**Task instructions**. Identify all lines below that hold "hand" and collect them.

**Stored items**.
-=-=-=-=-

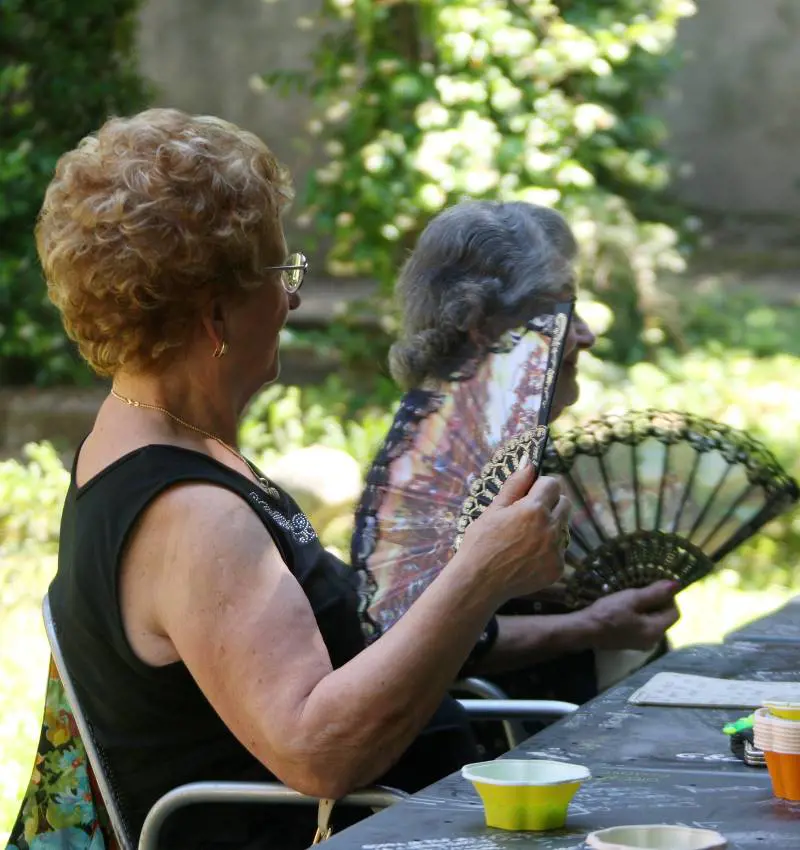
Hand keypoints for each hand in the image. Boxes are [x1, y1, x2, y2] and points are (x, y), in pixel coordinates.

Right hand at [457, 462, 570, 603]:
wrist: (479, 583)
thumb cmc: (480, 543)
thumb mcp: (493, 510)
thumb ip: (515, 485)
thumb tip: (529, 463)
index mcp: (534, 509)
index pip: (553, 484)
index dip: (541, 486)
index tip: (530, 493)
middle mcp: (550, 528)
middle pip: (565, 503)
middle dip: (550, 503)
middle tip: (528, 515)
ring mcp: (556, 550)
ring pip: (562, 527)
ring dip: (549, 527)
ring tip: (524, 538)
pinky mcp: (557, 568)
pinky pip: (559, 550)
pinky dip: (547, 550)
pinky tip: (526, 556)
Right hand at [585, 581, 679, 650]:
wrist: (585, 630)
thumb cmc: (608, 613)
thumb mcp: (632, 598)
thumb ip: (655, 592)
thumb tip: (676, 584)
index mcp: (656, 630)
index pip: (674, 613)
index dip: (668, 598)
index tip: (653, 586)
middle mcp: (653, 640)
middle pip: (664, 618)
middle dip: (657, 603)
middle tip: (642, 589)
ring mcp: (641, 643)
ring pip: (653, 622)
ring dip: (647, 609)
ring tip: (633, 596)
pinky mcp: (631, 642)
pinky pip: (643, 627)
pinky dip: (640, 616)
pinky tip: (626, 608)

-=-=-=-=-

**Task solution**.
Hand keypoints for each hand in the image. Boxes are [x1, y1, x2, y2] and points are (x, y), in pixel coordinates.
Right hand at [457, 462, 570, 603]:
Right hand at [585, 581, 679, 650]:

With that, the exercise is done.